-- Opening Marker --

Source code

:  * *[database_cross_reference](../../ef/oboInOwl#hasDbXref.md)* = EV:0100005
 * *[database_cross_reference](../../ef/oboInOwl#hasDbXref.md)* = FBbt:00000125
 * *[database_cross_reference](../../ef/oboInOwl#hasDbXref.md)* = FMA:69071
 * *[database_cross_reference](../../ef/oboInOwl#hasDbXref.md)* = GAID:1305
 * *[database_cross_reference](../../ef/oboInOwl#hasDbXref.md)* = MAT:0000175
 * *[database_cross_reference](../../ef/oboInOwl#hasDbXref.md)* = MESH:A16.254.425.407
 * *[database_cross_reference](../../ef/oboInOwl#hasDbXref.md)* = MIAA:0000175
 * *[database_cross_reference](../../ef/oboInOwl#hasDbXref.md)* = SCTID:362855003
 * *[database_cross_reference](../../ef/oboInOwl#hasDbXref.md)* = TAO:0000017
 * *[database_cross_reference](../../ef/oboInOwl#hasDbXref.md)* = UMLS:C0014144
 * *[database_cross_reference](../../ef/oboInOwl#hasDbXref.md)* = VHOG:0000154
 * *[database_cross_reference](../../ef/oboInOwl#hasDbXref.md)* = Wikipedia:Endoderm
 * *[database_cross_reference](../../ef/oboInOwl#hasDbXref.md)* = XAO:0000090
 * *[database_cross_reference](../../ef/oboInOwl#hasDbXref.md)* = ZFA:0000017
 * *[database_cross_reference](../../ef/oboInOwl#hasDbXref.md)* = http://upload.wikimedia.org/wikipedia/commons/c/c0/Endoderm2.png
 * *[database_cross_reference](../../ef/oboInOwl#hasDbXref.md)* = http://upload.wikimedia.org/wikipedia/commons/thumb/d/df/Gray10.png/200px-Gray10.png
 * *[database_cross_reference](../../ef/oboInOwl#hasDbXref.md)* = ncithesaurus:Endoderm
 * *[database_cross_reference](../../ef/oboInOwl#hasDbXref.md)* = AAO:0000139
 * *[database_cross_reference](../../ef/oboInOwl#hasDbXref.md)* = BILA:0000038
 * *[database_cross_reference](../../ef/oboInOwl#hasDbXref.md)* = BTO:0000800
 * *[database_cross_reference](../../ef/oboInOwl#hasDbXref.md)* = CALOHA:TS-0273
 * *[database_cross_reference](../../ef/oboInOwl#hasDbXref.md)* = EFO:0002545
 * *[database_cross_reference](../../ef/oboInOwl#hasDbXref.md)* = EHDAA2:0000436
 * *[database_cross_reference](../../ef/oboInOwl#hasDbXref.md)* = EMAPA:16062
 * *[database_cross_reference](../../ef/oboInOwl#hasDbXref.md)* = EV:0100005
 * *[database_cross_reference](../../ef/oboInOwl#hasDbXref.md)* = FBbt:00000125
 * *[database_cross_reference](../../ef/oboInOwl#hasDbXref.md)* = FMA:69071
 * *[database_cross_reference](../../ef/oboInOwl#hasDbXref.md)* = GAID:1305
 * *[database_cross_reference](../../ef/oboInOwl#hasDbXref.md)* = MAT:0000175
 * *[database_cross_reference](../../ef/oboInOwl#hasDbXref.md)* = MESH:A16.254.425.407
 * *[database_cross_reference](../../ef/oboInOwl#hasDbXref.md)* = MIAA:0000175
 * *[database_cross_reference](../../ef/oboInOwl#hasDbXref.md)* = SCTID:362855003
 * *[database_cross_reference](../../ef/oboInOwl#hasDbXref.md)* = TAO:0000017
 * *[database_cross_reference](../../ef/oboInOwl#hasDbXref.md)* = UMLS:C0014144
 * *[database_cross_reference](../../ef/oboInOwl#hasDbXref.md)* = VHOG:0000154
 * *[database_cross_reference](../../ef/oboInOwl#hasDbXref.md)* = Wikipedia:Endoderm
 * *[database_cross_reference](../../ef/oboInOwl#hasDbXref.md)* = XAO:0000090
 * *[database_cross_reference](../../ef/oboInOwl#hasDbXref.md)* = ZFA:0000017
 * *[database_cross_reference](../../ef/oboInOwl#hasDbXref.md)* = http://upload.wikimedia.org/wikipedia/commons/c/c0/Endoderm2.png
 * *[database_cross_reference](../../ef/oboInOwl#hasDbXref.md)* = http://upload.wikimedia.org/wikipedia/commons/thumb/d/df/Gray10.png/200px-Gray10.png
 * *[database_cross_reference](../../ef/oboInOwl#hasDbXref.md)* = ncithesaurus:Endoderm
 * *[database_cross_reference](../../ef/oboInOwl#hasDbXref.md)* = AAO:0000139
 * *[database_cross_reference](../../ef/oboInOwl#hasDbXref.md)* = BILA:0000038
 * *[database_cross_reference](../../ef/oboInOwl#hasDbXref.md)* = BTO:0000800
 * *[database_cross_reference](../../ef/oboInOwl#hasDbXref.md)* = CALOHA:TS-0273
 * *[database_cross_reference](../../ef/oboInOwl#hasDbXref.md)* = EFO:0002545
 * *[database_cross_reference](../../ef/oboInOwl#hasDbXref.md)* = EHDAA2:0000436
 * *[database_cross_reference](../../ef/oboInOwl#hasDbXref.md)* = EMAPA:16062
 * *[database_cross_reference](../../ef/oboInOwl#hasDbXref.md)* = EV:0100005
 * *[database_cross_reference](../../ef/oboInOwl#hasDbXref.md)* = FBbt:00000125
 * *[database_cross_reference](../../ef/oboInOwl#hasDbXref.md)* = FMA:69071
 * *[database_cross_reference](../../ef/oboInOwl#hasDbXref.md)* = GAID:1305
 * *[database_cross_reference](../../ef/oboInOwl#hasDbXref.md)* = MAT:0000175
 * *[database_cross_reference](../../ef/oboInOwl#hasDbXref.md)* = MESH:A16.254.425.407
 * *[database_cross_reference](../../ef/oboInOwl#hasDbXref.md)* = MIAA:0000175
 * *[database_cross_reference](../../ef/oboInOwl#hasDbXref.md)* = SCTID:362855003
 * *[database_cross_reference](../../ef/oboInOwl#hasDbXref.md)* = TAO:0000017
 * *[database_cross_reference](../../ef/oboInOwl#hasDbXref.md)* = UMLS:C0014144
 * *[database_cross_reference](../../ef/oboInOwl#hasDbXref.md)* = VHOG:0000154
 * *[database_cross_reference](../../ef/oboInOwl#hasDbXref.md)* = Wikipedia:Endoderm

-- Closing Marker --

Each line of the data must be set down again as it is.

Source code

:  * *[database_cross_reference](../../ef/oboInOwl#hasDbXref.md)* = EV:0100005
 * *[database_cross_reference](../../ef/oboInOwl#hasDbXref.md)* = FBbt:00000125
 * *[database_cross_reference](../../ef/oboInOwl#hasDbXref.md)* = FMA:69071
 * *[database_cross_reference](../../ef/oboInOwl#hasDbXref.md)* = GAID:1305
 * *[database_cross_reference](../../ef/oboInOwl#hasDbXref.md)* = MAT:0000175
 * *[database_cross_reference](../../ef/oboInOwl#hasDbXref.md)* = MESH:A16.254.425.407
 * *[database_cross_reference](../../ef/oboInOwl#hasDbXref.md)* = MIAA:0000175
 * *[database_cross_reference](../../ef/oboInOwl#hasDbXref.md)* = SCTID:362855003
 * *[database_cross_reference](../../ef/oboInOwl#hasDbXref.md)* = TAO:0000017
 * *[database_cross_reference](../../ef/oboInOwl#hasDbXref.md)* = UMLS:C0014144
 * *[database_cross_reference](../../ef/oboInOwl#hasDbXref.md)* = VHOG:0000154
 * *[database_cross_reference](../../ef/oboInOwl#hasDbXref.md)* = Wikipedia:Endoderm
 * *[database_cross_reference](../../ef/oboInOwl#hasDbXref.md)* = XAO:0000090
 * *[database_cross_reference](../../ef/oboInOwl#hasDbXref.md)* = ZFA:0000017
 * *[database_cross_reference](../../ef/oboInOwl#hasDbXref.md)* = http://upload.wikimedia.org/wikipedia/commons/c/c0/Endoderm2.png
 * *[database_cross_reference](../../ef/oboInOwl#hasDbXref.md)* = http://upload.wikimedia.org/wikipedia/commons/thumb/d/df/Gray10.png/200px-Gray10.png
 * *[database_cross_reference](../../ef/oboInOwl#hasDbXref.md)* = ncithesaurus:Endoderm
 * *[database_cross_reference](../../ef/oboInOwl#hasDbXref.md)* = AAO:0000139
 * *[database_cross_reference](../../ef/oboInOwl#hasDbXref.md)* = BILA:0000038
 * *[database_cross_reference](../../ef/oboInOwl#hasDbXref.md)* = BTO:0000800
 * *[database_cross_reference](../../ef/oboInOwl#hasDbXref.md)* = CALOHA:TS-0273
 * *[database_cross_reference](../../ef/oboInOwl#hasDbXref.md)* = EFO:0002545
 * *[database_cross_reference](../../ef/oboInOwl#hasDbXref.md)* = EHDAA2:0000436
 * *[database_cross_reference](../../ef/oboInOwl#hasDbXref.md)* = EMAPA:16062
 * *[database_cross_reference](../../ef/oboInOwl#hasDbXref.md)* = EV:0100005
 * *[database_cross_reference](../../ef/oboInOwl#hasDbXref.md)* = FBbt:00000125
 * *[database_cross_reference](../../ef/oboInOwl#hasDbXref.md)* = FMA:69071
 * *[database_cross_reference](../../ef/oboInOwl#hasDbXref.md)* = GAID:1305
 * *[database_cross_reference](../../ef/oboInOwl#hasDbXref.md)* = MAT:0000175
 * *[database_cross_reference](../../ef/oboInOwl#hasDbXref.md)* = MESH:A16.254.425.407
 * *[database_cross_reference](../../ef/oboInOwl#hasDbXref.md)* = MIAA:0000175
 * *[database_cross_reference](../../ef/oboInOwl#hasDbXref.md)* = SCTID:362855003
 * *[database_cross_reference](../../ef/oboInOwl#hasDbXref.md)* = TAO:0000017
 * *[database_cross_reference](../../ef/oboInOwl#hasDbXref.md)* = UMLS:C0014144
 * *[database_cross_reference](../../ef/oboInOwl#hasDbXref.md)* = VHOG:0000154
 * *[database_cross_reference](../../ef/oboInOwl#hasDbXref.md)* = Wikipedia:Endoderm
 * *[database_cross_reference](../../ef/oboInOwl#hasDbXref.md)* = XAO:0000090
 * *[database_cross_reference](../../ef/oboInOwl#hasDbXref.md)* = ZFA:0000017
 * *[database_cross_reference](../../ef/oboInOwl#hasDbXref.md)* = http://upload.wikimedia.org/wikipedia/commons/c/c0/Endoderm2.png
 * *[database_cross_reference](../../ef/oboInOwl#hasDbXref.md)* = http://upload.wikimedia.org/wikipedia/commons/thumb/d/df/Gray10.png/200px-Gray10.png
 * *[database_cross_reference](../../ef/oboInOwl#hasDbXref.md)* = ncithesaurus:Endoderm
 * *[database_cross_reference](../../ef/oboInOwl#hasDbXref.md)* = AAO:0000139
 * *[database_cross_reference](../../ef/oboInOwl#hasDbXref.md)* = BILA:0000038
 * *[database_cross_reference](../../ef/oboInOwl#hasDbXref.md)* = BTO:0000800
 * *[database_cross_reference](../../ef/oboInOwl#hasDbXref.md)* = CALOHA:TS-0273
 * *[database_cross_reference](../../ef/oboInOwl#hasDbXref.md)* = EFO:0002545
 * *[database_cross_reference](../../ef/oboInOwl#hasDbXref.md)* = EHDAA2:0000436
 * *[database_cross_reference](../../ef/oboInOwl#hasDbXref.md)* = EMAPA:16062
 * *[database_cross_reference](../../ef/oboInOwl#hasDbXref.md)* = EV:0100005
 * *[database_cross_reference](../../ef/oboInOwl#hasDbXref.md)* = FBbt:00000125
 * *[database_cross_reference](../../ef/oboInOwl#hasDbXref.md)* = FMA:69071
 * *[database_cross_reference](../../ef/oboInOwl#hasDbXref.md)* = GAID:1305
 * *[database_cross_reference](../../ef/oboInOwl#hasDbXref.md)* = MAT:0000175
 * *[database_cross_reference](../../ef/oboInOwl#hasDbXref.md)* = MESH:A16.254.425.407
 * *[database_cross_reference](../../ef/oboInOwl#hasDbXref.md)* = MIAA:0000175
 * *[database_cross_reference](../../ef/oboInOwl#hasDbXref.md)* = SCTID:362855003
 * *[database_cross_reference](../../ef/oboInOwl#hasDbXref.md)* = TAO:0000017
 * *[database_cross_reference](../../ef/oboInOwl#hasDbXref.md)* = UMLS:C0014144
 * *[database_cross_reference](../../ef/oboInOwl#hasDbXref.md)* = VHOG:0000154
 * *[database_cross_reference](../../ef/oboInOwl#hasDbXref.md)* = Wikipedia:Endoderm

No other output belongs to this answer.